If you’re literally paying an expert stranger to listen to your problems, there’s no reason to be apologetic, but still. I want to defend my father to the patient woman sitting across from me, regarding me thoughtfully over the top of her legal pad. There’s no judgment coming from her placid scrutiny, but I’m airing secrets, so I feel guilty.
“He loved me very much. He was a really good dad. He just couldn’t hold that thought in his head, I think.” I pause. She’s waiting, but not expectantly. The best therapists know how to leave space and observe what fills it. “But I mean, I was so little. I didn’t even know what French kissing was. I wouldn’t make up a story about going to kiss a grownup relative goodbye at a party and having him turn his head at the last second and stick his tongue in my mouth. What kid would make up a story like that?”
The trauma (one of many) we’re working on is not the tongue in the mouth – which was just gross and confusing. It’s the schism between what I know happened and what I was later told. “Stop it That’s not true. We don’t say things like that about family!” I did say it, though. And I learned a lesson – just because a thing is real doesn’t mean you should say it or that you will be believed.

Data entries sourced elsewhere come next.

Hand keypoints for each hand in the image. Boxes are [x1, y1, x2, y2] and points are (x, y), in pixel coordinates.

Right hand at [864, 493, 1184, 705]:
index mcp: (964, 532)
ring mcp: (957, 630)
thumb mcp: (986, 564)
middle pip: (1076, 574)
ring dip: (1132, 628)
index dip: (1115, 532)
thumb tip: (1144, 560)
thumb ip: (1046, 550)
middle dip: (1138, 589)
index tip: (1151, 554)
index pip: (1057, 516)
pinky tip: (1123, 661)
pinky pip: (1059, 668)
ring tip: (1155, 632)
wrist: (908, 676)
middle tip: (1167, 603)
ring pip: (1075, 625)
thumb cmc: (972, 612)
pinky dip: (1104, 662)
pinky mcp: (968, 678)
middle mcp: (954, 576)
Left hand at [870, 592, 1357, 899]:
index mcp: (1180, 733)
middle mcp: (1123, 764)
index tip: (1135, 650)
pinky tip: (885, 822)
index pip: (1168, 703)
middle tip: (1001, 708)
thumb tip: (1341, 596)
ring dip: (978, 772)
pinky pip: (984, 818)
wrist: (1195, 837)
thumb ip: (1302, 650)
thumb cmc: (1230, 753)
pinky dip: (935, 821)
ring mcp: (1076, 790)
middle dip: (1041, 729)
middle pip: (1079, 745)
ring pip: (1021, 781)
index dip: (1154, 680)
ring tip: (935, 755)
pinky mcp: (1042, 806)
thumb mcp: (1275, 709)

I didn’t know the word gaslighting then, but even if I had, I’d have felt bad applying it to my parents who were only trying to protect me with what they had: a salve of love and denial. Also, they’re dead, and it feels disrespectful.

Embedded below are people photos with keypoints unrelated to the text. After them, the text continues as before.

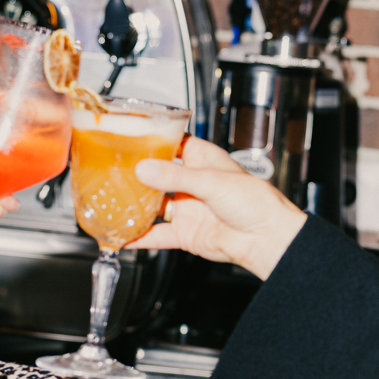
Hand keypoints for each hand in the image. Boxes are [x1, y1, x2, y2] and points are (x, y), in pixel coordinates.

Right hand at [126, 136, 305, 280]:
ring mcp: (187, 208)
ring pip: (153, 205)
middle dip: (135, 175)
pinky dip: (139, 237)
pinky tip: (123, 237)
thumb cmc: (256, 203)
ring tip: (111, 203)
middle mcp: (191, 183)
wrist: (267, 239)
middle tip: (111, 172)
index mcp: (202, 160)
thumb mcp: (212, 182)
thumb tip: (145, 169)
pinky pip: (156, 235)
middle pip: (156, 176)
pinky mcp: (184, 233)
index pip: (171, 144)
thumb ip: (175, 177)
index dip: (151, 141)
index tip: (127, 139)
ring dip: (134, 206)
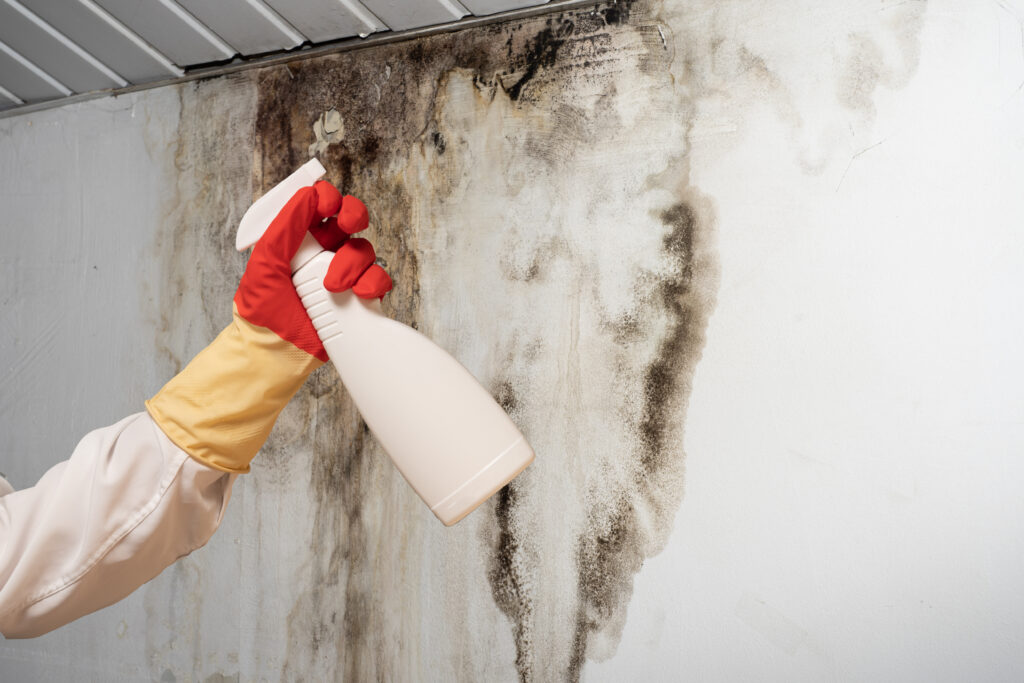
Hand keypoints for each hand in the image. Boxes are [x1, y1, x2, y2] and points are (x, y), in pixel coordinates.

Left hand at [234, 181, 392, 362]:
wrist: (275, 353)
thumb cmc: (262, 311)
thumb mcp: (265, 263)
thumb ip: (285, 227)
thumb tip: (308, 196)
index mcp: (299, 239)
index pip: (320, 205)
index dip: (328, 198)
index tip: (326, 206)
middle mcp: (324, 253)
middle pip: (351, 220)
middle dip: (354, 215)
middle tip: (348, 224)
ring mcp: (343, 275)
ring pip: (364, 250)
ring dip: (353, 262)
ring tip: (333, 285)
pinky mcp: (358, 298)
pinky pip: (378, 280)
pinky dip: (373, 283)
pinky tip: (360, 293)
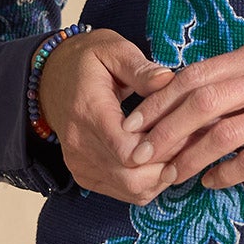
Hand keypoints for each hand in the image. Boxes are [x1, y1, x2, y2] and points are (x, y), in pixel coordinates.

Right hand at [38, 28, 179, 203]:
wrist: (51, 78)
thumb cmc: (87, 60)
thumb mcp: (113, 50)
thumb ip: (140, 68)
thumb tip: (167, 80)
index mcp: (88, 111)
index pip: (126, 150)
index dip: (162, 147)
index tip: (186, 130)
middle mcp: (80, 144)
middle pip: (131, 177)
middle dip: (168, 165)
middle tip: (193, 142)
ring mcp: (80, 163)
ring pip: (131, 191)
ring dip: (162, 176)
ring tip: (182, 150)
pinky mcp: (85, 175)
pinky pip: (124, 193)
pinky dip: (149, 182)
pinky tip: (163, 159)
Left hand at [115, 37, 243, 189]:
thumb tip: (191, 96)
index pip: (197, 74)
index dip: (159, 100)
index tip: (134, 122)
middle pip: (201, 103)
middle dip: (162, 131)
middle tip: (138, 155)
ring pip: (221, 134)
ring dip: (187, 158)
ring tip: (168, 175)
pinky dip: (225, 173)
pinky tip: (211, 182)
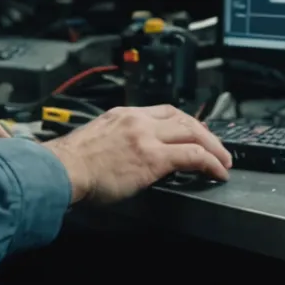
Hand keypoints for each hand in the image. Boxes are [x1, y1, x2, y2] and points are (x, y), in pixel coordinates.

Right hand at [43, 105, 231, 203]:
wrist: (61, 170)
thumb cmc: (71, 164)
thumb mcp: (97, 139)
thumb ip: (117, 140)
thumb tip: (127, 154)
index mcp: (123, 114)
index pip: (164, 111)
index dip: (185, 122)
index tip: (195, 132)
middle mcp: (138, 120)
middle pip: (183, 118)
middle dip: (205, 133)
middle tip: (217, 148)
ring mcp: (147, 137)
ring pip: (194, 133)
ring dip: (214, 148)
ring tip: (223, 162)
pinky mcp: (153, 158)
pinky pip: (193, 156)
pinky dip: (210, 163)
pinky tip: (217, 173)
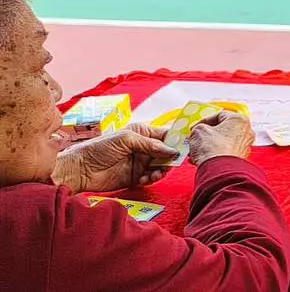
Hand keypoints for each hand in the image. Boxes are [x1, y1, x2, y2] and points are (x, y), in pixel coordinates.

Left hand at [51, 124, 177, 192]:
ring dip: (162, 170)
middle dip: (170, 158)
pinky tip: (145, 179)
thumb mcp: (126, 139)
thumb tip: (172, 151)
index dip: (176, 139)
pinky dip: (152, 179)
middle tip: (169, 164)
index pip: (166, 134)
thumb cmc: (99, 148)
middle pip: (167, 152)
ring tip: (155, 174)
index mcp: (142, 133)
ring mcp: (140, 162)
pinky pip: (152, 178)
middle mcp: (144, 147)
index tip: (185, 146)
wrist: (80, 170)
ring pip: (161, 166)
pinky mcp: (136, 177)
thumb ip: (150, 144)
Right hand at [187, 111, 255, 165]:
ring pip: (223, 143)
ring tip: (196, 150)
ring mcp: (244, 147)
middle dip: (207, 135)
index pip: (220, 115)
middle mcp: (246, 132)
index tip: (196, 127)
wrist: (217, 170)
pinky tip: (202, 159)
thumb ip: (198, 127)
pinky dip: (214, 155)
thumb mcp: (198, 131)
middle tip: (197, 138)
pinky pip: (224, 154)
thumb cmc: (213, 149)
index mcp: (240, 120)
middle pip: (223, 130)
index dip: (205, 121)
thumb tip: (199, 131)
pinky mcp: (240, 159)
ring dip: (209, 145)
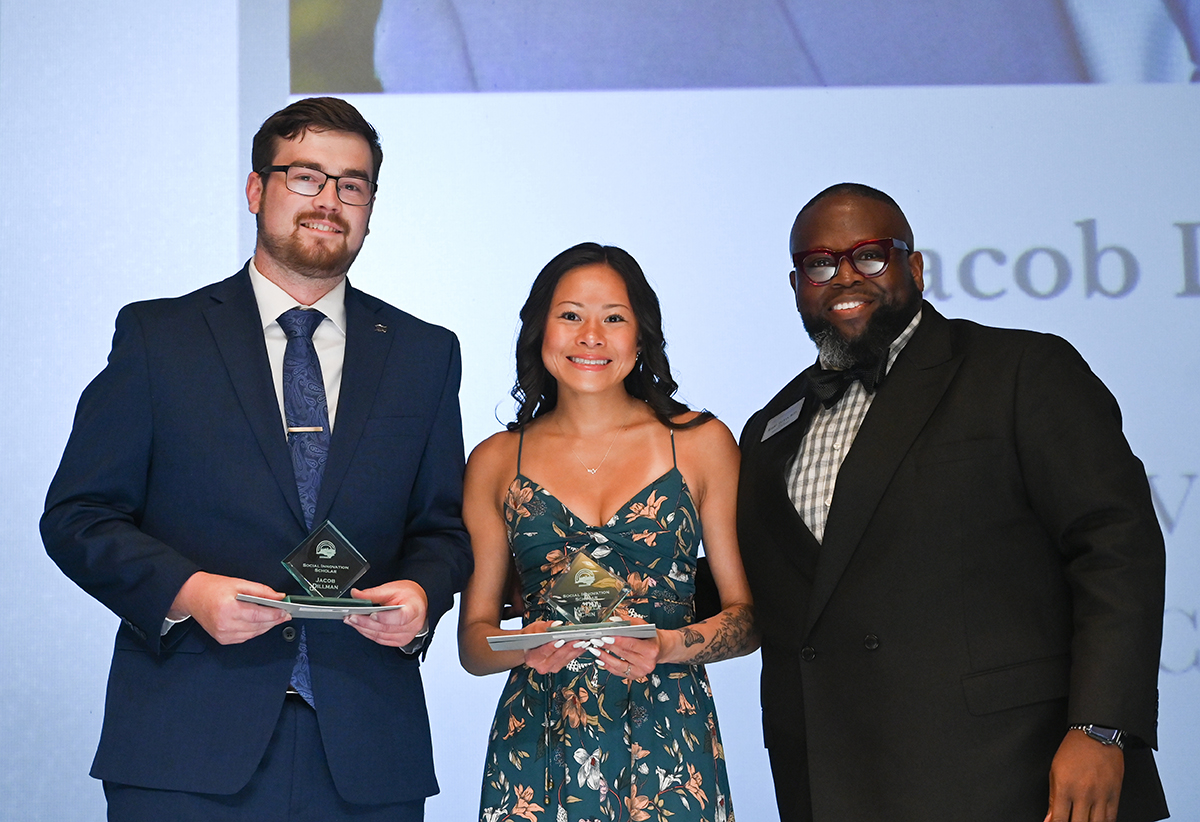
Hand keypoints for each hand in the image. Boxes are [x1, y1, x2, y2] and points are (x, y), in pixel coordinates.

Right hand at [169, 571, 289, 644]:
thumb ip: (261, 591)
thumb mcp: (239, 583)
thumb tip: (279, 597)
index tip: (286, 611)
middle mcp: (224, 624)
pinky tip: (261, 623)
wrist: (193, 596)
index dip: (275, 614)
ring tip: (275, 617)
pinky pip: (246, 637)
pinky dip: (255, 630)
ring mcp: (223, 634)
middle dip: (274, 620)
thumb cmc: (212, 588)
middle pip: (258, 626)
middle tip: (285, 614)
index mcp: (227, 609)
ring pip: (254, 634)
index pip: (258, 615)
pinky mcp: (223, 639)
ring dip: (266, 626)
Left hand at [343, 580, 427, 646]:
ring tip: (352, 620)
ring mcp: (406, 636)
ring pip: (381, 636)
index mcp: (414, 610)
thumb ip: (373, 593)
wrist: (417, 603)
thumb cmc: (409, 595)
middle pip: (386, 628)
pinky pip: (380, 640)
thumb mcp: (392, 589)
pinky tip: (360, 627)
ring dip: (364, 629)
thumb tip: (356, 594)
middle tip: (352, 616)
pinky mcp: (399, 641)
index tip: (371, 614)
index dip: (385, 617)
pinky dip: (368, 633)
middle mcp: (412, 625)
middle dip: (366, 622)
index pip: (401, 617)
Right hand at [521, 621, 587, 673]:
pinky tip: (583, 645)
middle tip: (577, 641)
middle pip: (556, 658)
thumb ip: (543, 627)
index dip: (551, 647)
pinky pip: (570, 660)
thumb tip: (556, 625)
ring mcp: (551, 667)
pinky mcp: (559, 666)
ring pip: (565, 660)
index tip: (560, 641)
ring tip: (583, 642)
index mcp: (532, 657)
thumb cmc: (531, 638)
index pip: (542, 653)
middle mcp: (541, 665)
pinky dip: (577, 652)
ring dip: (575, 650)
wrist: (531, 646)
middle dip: (568, 648)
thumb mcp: (533, 629)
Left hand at [587, 618, 660, 679]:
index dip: (617, 641)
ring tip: (595, 650)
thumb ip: (630, 622)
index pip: (631, 644)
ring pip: (618, 665)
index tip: (605, 636)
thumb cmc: (652, 637)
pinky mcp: (634, 676)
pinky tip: (600, 659)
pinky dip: (608, 666)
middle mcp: (646, 663)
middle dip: (608, 646)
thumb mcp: (645, 626)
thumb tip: (615, 621)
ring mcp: (640, 671)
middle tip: (596, 640)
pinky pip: (618, 672)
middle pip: (623, 653)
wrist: (660, 649)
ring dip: (604, 657)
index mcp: (651, 649)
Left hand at [1044, 729, 1124, 821]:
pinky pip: (1111, 818)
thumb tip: (1050, 818)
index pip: (1059, 819)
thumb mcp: (1054, 770)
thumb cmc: (1074, 750)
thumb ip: (1053, 798)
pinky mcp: (1115, 795)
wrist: (1097, 735)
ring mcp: (1100, 796)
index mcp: (1065, 787)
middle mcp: (1083, 794)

It’s taken years to understand that I’m deeply and essentially angry that I was taught to distrust my own perceptions at an early age. And that most of my shame is about that anger. I’m supposed to list my traumas today, and I’m surprised at how embarrassing it is. They seem shabby and insubstantial. Beat-up cardboard traumas.
Therapy is a show and tell of scars. Scar-gazing.
This one, I got in preschool. This one, on the bus in middle school. This one, in my own house, when I was 19. Oh, yeah – I forgot the one when I was nine; it’s more like a soft-focus movie-memory, but we should probably count it.
“I mean this in the most complimentary way,” says the psychologist. “But you could be a lot crazier. If that makes any sense.”
It does. I burst out laughing. “Well, if that’s your clinical assessment.”
It’s almost illicit – the pleasure of speaking aloud what has always felt true in my bones and being not just heard but validated. The minute I leave this office, I will, of course, immediately begin spackling over this bright relief with a layer of guilt and dissociation. But each time, the layer is thinner and easier to bust through. Eventually, maybe I’ll get tired of cleaning up the mess and just not bother with the covering over. But for now, this is okay.
Sometimes, it can be enough to recognize your scars, and to name them like constellations set in the firmament of the night sky.